Rozmówcy zastanawiają się, jak Ukraińcy patrzą na wojnę i jakiego jej zakończenia się spodziewają? Jakie są nastroje wobec Donalda Trumpa, Władimira Putina i Europy na Ukrainie? I co z ukraińską tożsamością narodową w obliczu brutalnej agresji?
Kim jest gość „Globalnego Chrząszcza” Wadym Wasiutynski?

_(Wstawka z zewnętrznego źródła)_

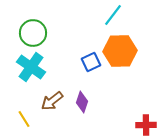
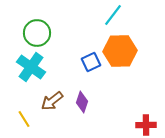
green circle: moved 4 px right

Profesor Wadym Wasiutynski, rocznik 1955, jest psychologiem, jednym z najważniejszych na Ukrainie specjalistów od psychologii politycznej i społecznej. Pracuje w Instytucie Psychologii Społecznej i Politycznej przy Narodowej Akademii Nauk Pedagogicznych w Kijowie. Prof. Wasiutynski prowadził i analizował liczne badania terenowe. To wnikliwy obserwator życia w swoim ojczystym kraju. Jest też członkiem Polskiego Stowarzyszenia Psychologii Społecznej.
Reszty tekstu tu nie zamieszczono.